Responding to a parliamentary question, gambling minister Chris Philp has suggested the government needs to go “significantly further” in terms of regulation. Nevertheless, in a possible olive branch to the industry, he did emphasise the need to be “proportionate” and avoid placing “unreasonable obstacles in the way” of leisure players.

Chris PhilpLabour MP Paul Blomfield asked the minister how the government intends to reform the gambling sector. The question came following the recent Sheffield Coroner’s verdict that “system failures” had led to the death of Jack Ritchie.

Philp highlighted a range of safer gambling measures which had been introduced under successive Conservative governments since 2017. These included reducing the FOBT stake to £2 per spin, a ban on credit card transactions, tighter restrictions on VIPs, and increasing the age limit of National Lottery products to +18.

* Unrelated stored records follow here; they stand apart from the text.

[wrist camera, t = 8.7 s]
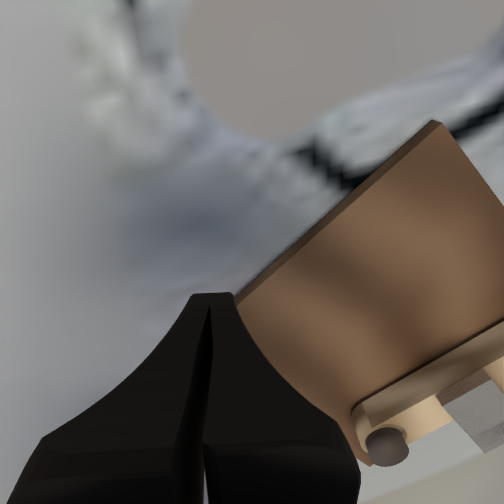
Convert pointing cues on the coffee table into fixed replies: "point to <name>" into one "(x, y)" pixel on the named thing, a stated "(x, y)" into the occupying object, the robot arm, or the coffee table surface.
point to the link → (423, 398)
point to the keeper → (477, 409)
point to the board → (384, 280)
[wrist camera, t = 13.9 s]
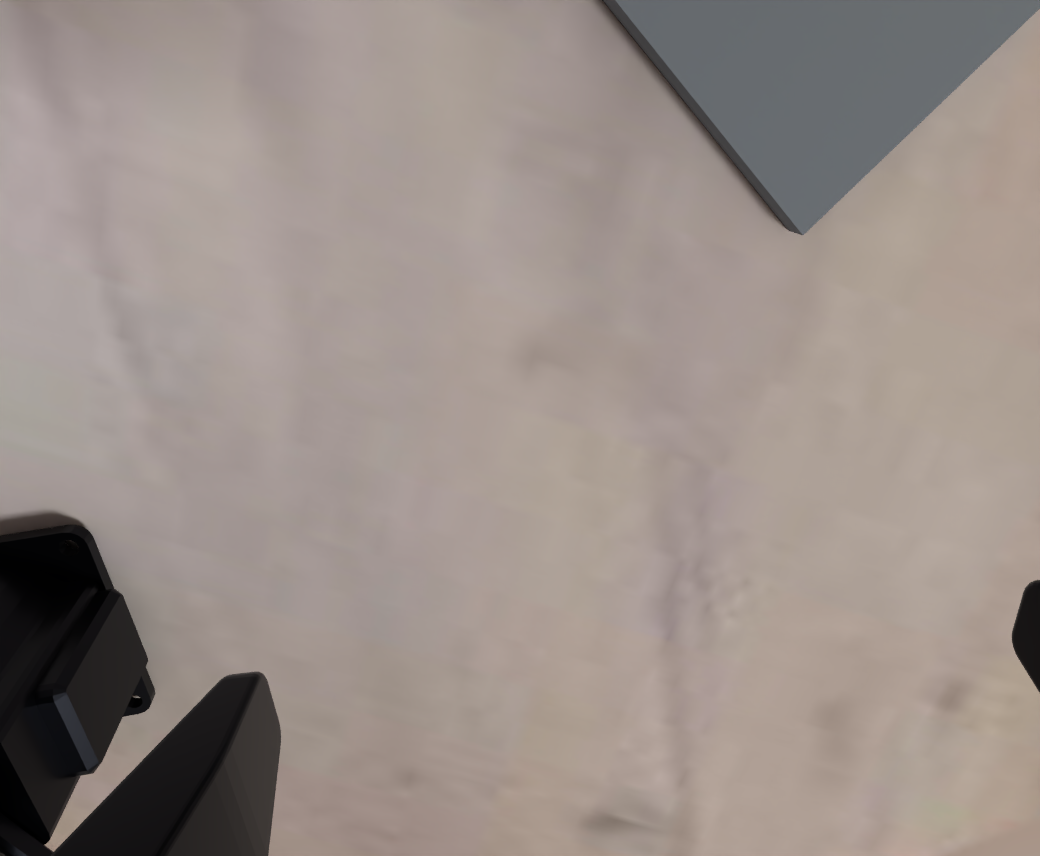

“But these measures are not enough by a long chalk and we need to go further,” Philp contended, speaking on 22 March. “The evidence that we have seen, including from this coroner’s report and from many other sources, makes the case that we need to go significantly further to make sure that people are appropriately protected.”

At the same time, the minister reiterated that he was unable to preannounce specific policy proposals ahead of the release of the government’s forthcoming White Paper.

“As we seek to reform our country’s gambling legislation through the review, we do so with cases like Jack Ritchie’s in mind,” Philp stated. However, he stressed that the government wants “to be proportionate in taking those steps”.

“We do not want to prevent people who want to gamble on a leisure basis from doing so or put unreasonable obstacles in the way – but we do need to take action,” he emphasised.